Discussion in 'General Property Investment Discussion' started by PaulPri, Dec 27, 2018.

  1. PaulPri

    PaulPri New Member

    Hey all, I'm very new to property investment, as you're about to find out. But as a concept, I simply don't understand how anybody makes money doing this. My primary interest is in the BTL market, I know many entrepreneurs that pursue this as one part of their portfolio, I would ask them, but I don't really want to seem as clueless as I am.

    For example: Let's say that I have a job that pays £20,000 p/a and have a goal to own multiple properties to accumulate passive income over time to replace my job. Let's say, 10 - 20 years.

    I find a property selling at £60,000 and also assume that I can rent this for £450 per month. Mortgage repayments of £161 p/m on a BTL 75% LTV.
    It would take 11 years and 1 month for this to pay for itself. At which point, this would be pure profit and I own an asset worth £60,000.

    However, during this 11 year period, it's unlikely that a bank would loan me more money to buy another property and at the end of this period, i'm stuck with an asset which makes me a small amount of money with most of my money locked into a brick and unable to spend.

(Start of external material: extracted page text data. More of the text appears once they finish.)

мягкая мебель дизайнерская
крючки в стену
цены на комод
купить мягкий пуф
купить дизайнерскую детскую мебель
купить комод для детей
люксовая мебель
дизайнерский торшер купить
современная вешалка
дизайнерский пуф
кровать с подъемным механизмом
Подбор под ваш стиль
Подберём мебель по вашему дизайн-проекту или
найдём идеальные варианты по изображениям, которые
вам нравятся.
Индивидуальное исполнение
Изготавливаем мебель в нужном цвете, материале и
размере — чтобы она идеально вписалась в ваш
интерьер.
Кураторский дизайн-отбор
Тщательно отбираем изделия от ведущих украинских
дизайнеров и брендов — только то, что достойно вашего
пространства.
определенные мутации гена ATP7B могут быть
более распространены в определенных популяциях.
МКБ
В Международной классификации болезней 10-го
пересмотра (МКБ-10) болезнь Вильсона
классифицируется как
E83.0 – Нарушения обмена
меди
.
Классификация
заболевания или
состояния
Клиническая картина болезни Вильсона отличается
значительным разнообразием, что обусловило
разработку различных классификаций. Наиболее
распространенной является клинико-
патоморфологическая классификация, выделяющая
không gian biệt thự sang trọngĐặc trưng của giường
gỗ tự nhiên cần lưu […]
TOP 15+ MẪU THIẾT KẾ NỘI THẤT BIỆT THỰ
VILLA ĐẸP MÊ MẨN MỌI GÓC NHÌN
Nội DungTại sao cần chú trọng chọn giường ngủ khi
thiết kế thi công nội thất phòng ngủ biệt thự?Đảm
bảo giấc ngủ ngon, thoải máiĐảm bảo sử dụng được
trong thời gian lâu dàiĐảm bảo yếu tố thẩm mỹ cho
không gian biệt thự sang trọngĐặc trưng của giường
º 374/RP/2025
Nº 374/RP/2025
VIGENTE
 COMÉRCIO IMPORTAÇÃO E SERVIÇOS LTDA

    My understanding is the above, could somebody help expand my knowledge or point me in the right direction, please.
     
  2. realdeals

    realdeals Active Member

    Why would a bank not loan you money? You already have a house which is largely if not wholly paid off with continuous rental income. If you acquire another property by remortgaging the first one you will have two rental incomes and your pay back time would/could be shorter. In the meantime you should hopefully has seen some capital growth on the first property.

    It is all about collatoral and long term income streams.
     
  3. Valeria_in_Sardinia

    Valeria_in_Sardinia New Member

    You can also make a profit by reselling the property, for instance, if you added value to the property by renovating it or if you buy in a "good location", somewhere on the fringes of a good area that, in time, can become part of that good area.
     
  4. FWL

    FWL Member

    Capital appreciation is key here, as is the growing equity you will have in the property in years to come. These are "assets" which you can use as collateral to borrow funds to acquire additional BTL properties creating additional cashflow, etc. If you make your assets work for you, you wont just be stuck with one BTL property.
     
  5. Longterminvestor

    Longterminvestor Administrator

    As you pay down the cost of earlier properties, when they are fully repaid then the rental income from those properties and any future properties can be used to pay down mortgages even quicker. Cash flow and capital appreciation should play into your hands in the longer term if managed correctly. Remember, do not be afraid of debt, used properly it can be extremely lucrative.